DINHEIRO – A cura está na dose, então?
LOYOLATambém. Mas é fundamental ter ações sincronizadas. Cada país, individualmente, tem colocado em prática medidas que considera necessárias para resolver o problema localmente. A própria equipe do presidente Barack Obama hoje discute qual é a melhor medida para solucionar a crise: entre elas está em debate colocar dinheiro direto nos bancos, nacionalizar as instituições ou criar um grande ‘bad bank’ para absorver os ativos podres. Por isso, existem dificuldades de colocar em prática uma ação coordenada entre os países. O que se busca é uma saída que não apenas salve os bancos, mas dê a eles condições de restaurar o crédito de forma mais rápido possível.

DINHEIRO – Qual a sua proposta?
LOYOLA Existem várias. A mais importante é fortalecer organismos multilaterais de fiscalização do sistema bancário mundial. Agora o problema está instalado. O desafio será evitar novos episódios.

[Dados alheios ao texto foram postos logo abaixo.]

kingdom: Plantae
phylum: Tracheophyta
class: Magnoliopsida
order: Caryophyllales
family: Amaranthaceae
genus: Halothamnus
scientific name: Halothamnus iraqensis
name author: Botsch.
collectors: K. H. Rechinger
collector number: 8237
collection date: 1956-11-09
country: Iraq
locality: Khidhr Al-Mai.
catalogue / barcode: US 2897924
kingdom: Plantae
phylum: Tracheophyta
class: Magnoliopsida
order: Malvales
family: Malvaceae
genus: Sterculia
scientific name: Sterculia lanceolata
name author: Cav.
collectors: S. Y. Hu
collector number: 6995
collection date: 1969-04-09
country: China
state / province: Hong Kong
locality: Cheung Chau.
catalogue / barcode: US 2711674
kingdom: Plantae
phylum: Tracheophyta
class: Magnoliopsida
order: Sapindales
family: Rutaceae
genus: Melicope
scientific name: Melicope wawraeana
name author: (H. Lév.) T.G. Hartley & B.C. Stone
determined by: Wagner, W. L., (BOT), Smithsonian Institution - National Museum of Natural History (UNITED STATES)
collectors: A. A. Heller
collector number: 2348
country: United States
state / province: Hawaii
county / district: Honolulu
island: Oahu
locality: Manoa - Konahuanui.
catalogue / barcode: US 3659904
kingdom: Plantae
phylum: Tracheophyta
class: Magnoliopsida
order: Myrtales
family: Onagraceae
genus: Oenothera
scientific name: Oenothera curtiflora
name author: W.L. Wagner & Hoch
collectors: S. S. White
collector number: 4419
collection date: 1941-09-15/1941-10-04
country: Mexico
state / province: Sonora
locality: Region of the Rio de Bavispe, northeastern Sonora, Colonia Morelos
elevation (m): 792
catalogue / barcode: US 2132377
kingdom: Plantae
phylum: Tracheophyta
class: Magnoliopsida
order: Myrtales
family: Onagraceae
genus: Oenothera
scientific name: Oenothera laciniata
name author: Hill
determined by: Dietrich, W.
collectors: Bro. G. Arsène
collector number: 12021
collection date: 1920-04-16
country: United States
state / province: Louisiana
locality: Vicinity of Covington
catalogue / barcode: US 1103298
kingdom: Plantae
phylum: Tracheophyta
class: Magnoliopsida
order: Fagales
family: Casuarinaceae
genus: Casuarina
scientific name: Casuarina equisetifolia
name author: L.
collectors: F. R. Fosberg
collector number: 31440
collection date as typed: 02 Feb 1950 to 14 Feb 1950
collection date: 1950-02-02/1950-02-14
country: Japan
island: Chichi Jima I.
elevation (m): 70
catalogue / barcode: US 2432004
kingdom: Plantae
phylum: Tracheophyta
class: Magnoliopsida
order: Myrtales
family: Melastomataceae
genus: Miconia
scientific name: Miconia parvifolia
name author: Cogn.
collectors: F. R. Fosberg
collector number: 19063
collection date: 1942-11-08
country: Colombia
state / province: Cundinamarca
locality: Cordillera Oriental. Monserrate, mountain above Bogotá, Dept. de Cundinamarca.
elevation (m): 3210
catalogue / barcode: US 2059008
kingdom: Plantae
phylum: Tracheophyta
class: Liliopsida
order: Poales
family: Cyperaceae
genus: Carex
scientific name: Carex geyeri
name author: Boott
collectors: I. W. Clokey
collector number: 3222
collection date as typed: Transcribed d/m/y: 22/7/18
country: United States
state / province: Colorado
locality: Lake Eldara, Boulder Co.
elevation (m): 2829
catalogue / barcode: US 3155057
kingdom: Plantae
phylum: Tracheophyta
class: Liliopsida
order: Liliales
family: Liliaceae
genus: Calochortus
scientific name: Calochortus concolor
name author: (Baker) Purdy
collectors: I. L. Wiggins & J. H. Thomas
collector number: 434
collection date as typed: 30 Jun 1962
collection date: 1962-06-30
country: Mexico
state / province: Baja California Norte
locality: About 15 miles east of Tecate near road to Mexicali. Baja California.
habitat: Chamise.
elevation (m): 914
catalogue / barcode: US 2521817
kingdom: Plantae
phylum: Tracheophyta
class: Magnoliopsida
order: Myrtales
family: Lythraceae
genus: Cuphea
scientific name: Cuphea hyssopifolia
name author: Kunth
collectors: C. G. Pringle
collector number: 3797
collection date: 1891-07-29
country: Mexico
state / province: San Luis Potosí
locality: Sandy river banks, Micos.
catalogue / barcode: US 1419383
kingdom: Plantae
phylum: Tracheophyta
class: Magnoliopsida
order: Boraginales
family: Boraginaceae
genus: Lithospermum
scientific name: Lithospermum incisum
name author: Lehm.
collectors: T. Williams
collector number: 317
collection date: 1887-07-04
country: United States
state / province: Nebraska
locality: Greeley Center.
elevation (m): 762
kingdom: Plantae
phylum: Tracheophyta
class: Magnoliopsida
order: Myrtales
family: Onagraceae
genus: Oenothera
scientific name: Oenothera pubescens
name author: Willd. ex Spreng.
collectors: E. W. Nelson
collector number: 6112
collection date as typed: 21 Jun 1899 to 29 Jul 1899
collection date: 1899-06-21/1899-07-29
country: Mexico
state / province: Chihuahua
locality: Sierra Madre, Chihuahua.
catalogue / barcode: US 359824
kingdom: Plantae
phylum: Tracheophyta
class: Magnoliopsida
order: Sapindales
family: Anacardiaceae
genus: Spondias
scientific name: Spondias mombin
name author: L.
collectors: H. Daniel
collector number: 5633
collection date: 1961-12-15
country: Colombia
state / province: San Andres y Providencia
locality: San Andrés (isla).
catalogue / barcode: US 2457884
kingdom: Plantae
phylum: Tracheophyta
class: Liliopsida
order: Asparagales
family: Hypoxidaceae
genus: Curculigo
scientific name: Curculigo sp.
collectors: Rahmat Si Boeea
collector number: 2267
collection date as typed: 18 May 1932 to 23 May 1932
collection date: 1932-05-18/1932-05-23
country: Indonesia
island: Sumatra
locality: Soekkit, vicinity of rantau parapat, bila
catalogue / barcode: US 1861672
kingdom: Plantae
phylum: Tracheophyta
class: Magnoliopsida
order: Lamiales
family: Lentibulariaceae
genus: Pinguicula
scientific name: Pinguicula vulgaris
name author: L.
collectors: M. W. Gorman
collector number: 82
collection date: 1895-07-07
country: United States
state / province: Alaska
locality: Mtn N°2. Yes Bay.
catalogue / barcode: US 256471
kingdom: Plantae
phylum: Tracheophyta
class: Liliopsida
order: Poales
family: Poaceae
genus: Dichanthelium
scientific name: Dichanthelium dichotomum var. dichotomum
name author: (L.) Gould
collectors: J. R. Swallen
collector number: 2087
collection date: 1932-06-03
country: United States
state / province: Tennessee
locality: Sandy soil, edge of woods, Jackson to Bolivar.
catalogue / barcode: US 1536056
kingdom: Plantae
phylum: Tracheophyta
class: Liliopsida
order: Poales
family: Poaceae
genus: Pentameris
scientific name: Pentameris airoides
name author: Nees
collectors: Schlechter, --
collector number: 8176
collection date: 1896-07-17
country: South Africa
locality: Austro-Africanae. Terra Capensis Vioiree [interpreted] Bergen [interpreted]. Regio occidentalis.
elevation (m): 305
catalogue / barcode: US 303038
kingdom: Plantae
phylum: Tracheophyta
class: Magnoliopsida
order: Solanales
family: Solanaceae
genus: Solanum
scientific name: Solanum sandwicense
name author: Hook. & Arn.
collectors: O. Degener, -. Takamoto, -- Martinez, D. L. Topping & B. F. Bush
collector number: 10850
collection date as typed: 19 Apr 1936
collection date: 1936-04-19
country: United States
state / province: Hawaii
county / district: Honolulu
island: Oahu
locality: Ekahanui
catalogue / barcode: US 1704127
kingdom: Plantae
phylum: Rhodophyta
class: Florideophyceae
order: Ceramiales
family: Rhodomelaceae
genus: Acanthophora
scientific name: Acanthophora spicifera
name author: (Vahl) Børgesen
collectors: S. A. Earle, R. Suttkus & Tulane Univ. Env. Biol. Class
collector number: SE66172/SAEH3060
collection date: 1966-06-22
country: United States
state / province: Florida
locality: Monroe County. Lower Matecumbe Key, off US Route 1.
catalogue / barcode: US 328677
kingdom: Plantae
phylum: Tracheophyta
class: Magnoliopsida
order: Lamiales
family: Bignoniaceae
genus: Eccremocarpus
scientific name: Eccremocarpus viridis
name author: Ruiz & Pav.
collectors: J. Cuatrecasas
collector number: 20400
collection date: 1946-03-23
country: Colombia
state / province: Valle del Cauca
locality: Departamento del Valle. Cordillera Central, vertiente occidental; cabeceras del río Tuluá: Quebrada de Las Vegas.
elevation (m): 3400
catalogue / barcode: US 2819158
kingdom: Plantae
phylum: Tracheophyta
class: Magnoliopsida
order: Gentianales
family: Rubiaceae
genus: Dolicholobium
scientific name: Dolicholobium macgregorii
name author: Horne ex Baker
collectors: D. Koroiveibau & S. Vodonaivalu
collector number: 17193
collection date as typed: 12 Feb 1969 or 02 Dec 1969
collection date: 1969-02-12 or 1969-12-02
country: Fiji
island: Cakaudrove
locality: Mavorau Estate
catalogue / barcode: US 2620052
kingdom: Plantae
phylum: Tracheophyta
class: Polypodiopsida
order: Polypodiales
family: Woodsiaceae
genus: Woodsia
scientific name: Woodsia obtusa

DINHEIRO – A estatização é uma saída?
LOYOLADefendo a intervenção dos governos e a estatização em alguns casos, como tem acontecido nos Estados Unidos e Europa. Mas apenas por tempo determinado, até que a situação seja normalizada. Não concordo com o que tem sido feito no Brasil. Não se pode usar a crise como pretexto para aumentar o tamanho do Estado, que já é grande demais. O governo, por meio da MP 443, permitiu que o Banco do Brasil e a Caixa aumentassem a participação no setor público. Isso é totalmente desnecessário. Praticamente um terço do sistema bancário brasileiro está nas mãos do governo e não há um problema real para que o governo aumente ainda mais essa participação. Além disso, os dois bancos estatais são concorrentes no mesmo mercado. Não concordo com essa idéia de Estado empresário, ainda mais com duas empresas que disputam o mesmo espaço.

DINHEIRO – Mas o governo brasileiro tem acertado no combate à crise, não?
LOYOLASim. Há mais acertos do que erros. Porém, há erros demais. Essa história de condicionar empréstimos à manutenção dos empregos e a tentativa de sobretaxar as importações são exemplos de erros grotescos. Mas, principalmente por parte do Banco Central, que tem usado a redução dos juros de forma eficiente, existem muitos acertos.

DINHEIRO – Não é justo exigir das empresas socorridas contrapartidas sociais, como a preservação do emprego?
LOYOLANão resolve tentar colocar regras goela abaixo dos bancos e empresas. O governo quer forçar os bancos a emprestar mais, com juros baixos. Isso não vai acontecer. No caso das empresas, em vez de obrigar a segurar os trabalhadores em troca de empréstimo, seria mais interessante trabalhar para manter a saúde do sistema financeiro. Tudo isso não terá resultado. Outra coisa: o governo tem feito campanha para estimular o consumidor a gastar. Isso é irresponsabilidade. Como pedir para o trabalhador comprar mais se não sabemos se ele terá emprego para pagar daqui a uns meses?

DINHEIRO – Muitos especialistas dizem que o País não será afetado pela crise. Concorda?
LOYOLAHaverá uma desaceleração muito forte, assim como em todo o mundo. Mas não recessão. As maiores economias do mundo vão encolher, enquanto devemos crescer 2% em 2009. Se compararmos com o desempenho dos últimos anos, é ruim. Se olharmos para o cenário lá fora, podemos dizer que vamos sair intactos da crise, nesse sentido. Graças à solidez do mercado financeiro brasileiro, o fluxo de crédito e os alicerces do sistema financeiro estarão mantidos durante a crise e serão os primeiros a avançar assim que a turbulência passar.